HipKittens: Fast and furious AMD kernels
7 comments
·November 14, 2025bratao
LtdJorge
The vast amount of CUDA libraries for anything you can think of. I think there’s where they have the biggest leverage.
LtdJorge
Ahh, composable-kernel. The highest offender in the list of software that have produced unrecoverable OOMs in my Gentoo system (it’s actually Clang while compiling CK, which uses upwards of 2.5GB per thread).
wewewedxfgdf
You'd think AMD would swing in on something like this and fund it with the money needed to succeed. I have no knowledge of it but my guess is no, AMD never misses an opportunity to miss an opportunity - when it comes to GPUs and AI.
LtdJorge
First rule of AMD stock is nobody understands AMD stock. I guess it’s also the same for AMD’s software endeavors.

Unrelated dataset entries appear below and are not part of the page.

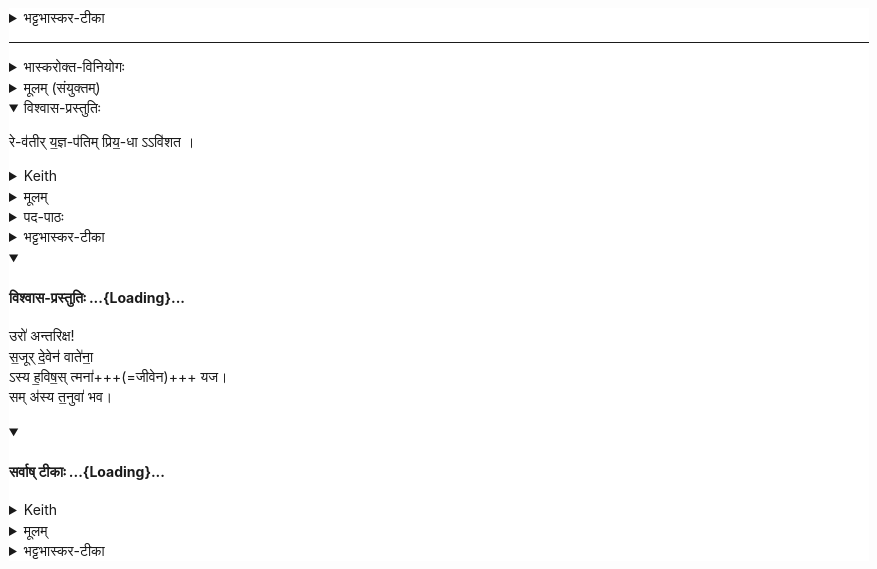 <details><summary>भट्टभास्कर-टीका</summary></details>

_______
<details><summary>भास्करोक्त-विनियोगः</summary></details>
<details><summary>मूलम् (संयुक्तम्)</summary></details>
<details open><summary>विश्वास-प्रस्तुतिः</summary>

रे-व॑तीर् य॒ज्ञ-प॑तिम् प्रिय॒-धा ऽऽवि॑शत ।
</details>
<details><summary>Keith</summary></details>
<details><summary>मूलम्</summary></details>
<details><summary>पद-पाठः</summary></details>

<details><summary>भट्टभास्कर-टीका</summary></details>
<div class="js_include" newlevelforh1="4" title="विश्वास-प्रस्तुतिः" unfilled url="/vedAH_yajuH/taittirIyam/sArasvata-vibhAgaH/saMhitA/Rk/vishvAsa-prastutiH/1/3_agniShToma-pashv-Adi/08_pashu-vishasanAdi/02_uro_antarikhSha.md">
<details open><summary><h4>विश्वास-प्रस्तुतिः ...{Loading}...</h4></summary>

उरो॑ अन्तरिक्ष!  
स॒जूर् दे॒वेन॑ वाते॑ना॒  
ऽस्य ह॒विष॒स् त्मना॑+++(=जीवेन)+++ यज।  
सम् अ॑स्य त॒नुवा॑ भव।
</details>
</div>
<div class="js_include" newlevelforh1="4" title="सर्वाष् टीकाः" unfilled url="/vedAH_yajuH/taittirIyam/sArasvata-vibhAgaH/saMhitA/Rk/sarvASh_TIkAH/1/3_agniShToma-pashv-Adi/08_pashu-vishasanAdi/02_uro_antarikhSha.md">
<details open><summary><h4>सर्वाष् टीकाः ...{Loading}...</h4></summary>
<details><summary>Keith</summary>

O broad atmosphere,  
in unison with the god [1] wind,  
sacrifice with the life of this offering;  
be united with its body
</details>
<details><summary>मूलम्</summary>

उरो॑ अन्तरिक्ष स॒जूर्दे॒वेन॑  +++(रुद्र -११ अक्षराणि)+++  ।  वाते॑ना॒ऽस्य ह॒विष॒स्त्मना॑ यज  +++( ईश- ११ अक्षराणि)+++  
सम॑स्य त॒नुवा॑ भव  +++(वसु ८ अक्षराणि)+++ ।
</details>
<details><summary>भट्टभास्कर-टीका</summary>

अन्तरिक्षशब्देन पशोस्सुषिराणि श्रोत्रादीनीन्द्रियाण्युच्यन्ते; समुदायापेक्षमेकवचनम् ।  हे उरो विस्तीर्ण अन्तरिक्ष श्रोत्रादीन्द्रियसमुदाय त्वं सजूः समानप्रीतिर्भूत्वा । 'समानस्य छन्दसि' इति सभावः, 'ससजुषोः' इति रुत्वम्, 'त्रिचक्रादीनामन्तः' इत्युत्तरपदान्तोदात्तत्वम् । केन सजूः? देवेन दीप्तिमता वातेन पशुप्रायेन ।   

किञ्च – त्मना आत्मना पशुक्षेत्रज्ञेन च सजूः । 'मन्त्रेष्वाङ्यादेरात्मनः' इत्याकारलोपः । एवमाभ्यामपि सह त्वं समानप्रीतिर्भूत्वास्य हविषो यज इदं पश्वात्मकं हविर्देहि यागार्थमिदानीं सर्वेपि यूयमनुजानीतेत्यर्थः । 'क्रियाग्रहणं कर्तव्यम्' इति कर्मणस्सम्प्रदानत्वात् 'चतुर्थ्यर्थे बहुलम् छन्दसि' इति षष्ठी । यजतिर्दानकर्मा ।  

उरो इति पादादित्वान्निघाताभावे षाष्ठिकमामन्त्रिताद्युदात्तत्वम् । 'नामन्त्रिते समानाधिकरणे' इति तस्याविद्यमानवत्त्वनिषेधात्परमामन्त्रितं निहन्यते ।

One thing I don't understand about Nvidia’s valuation is that right now a small number of algorithms have 'won,' such as Transformers. The data is very important. Compared to the past where customized code was much more common, such as modeling code and HPC, the ecosystem was very important and it was almost impossible to implement all CUDA and related code.
Competitors now only need to optimize for a narrow set of algorithms. If a vendor can run vLLM and Transformers efficiently, a massive market becomes available. Consequently, companies like AMD or Huawei should be able to catch up easily. What, then, is Nvidia’s moat? Is InfiniBand enough?"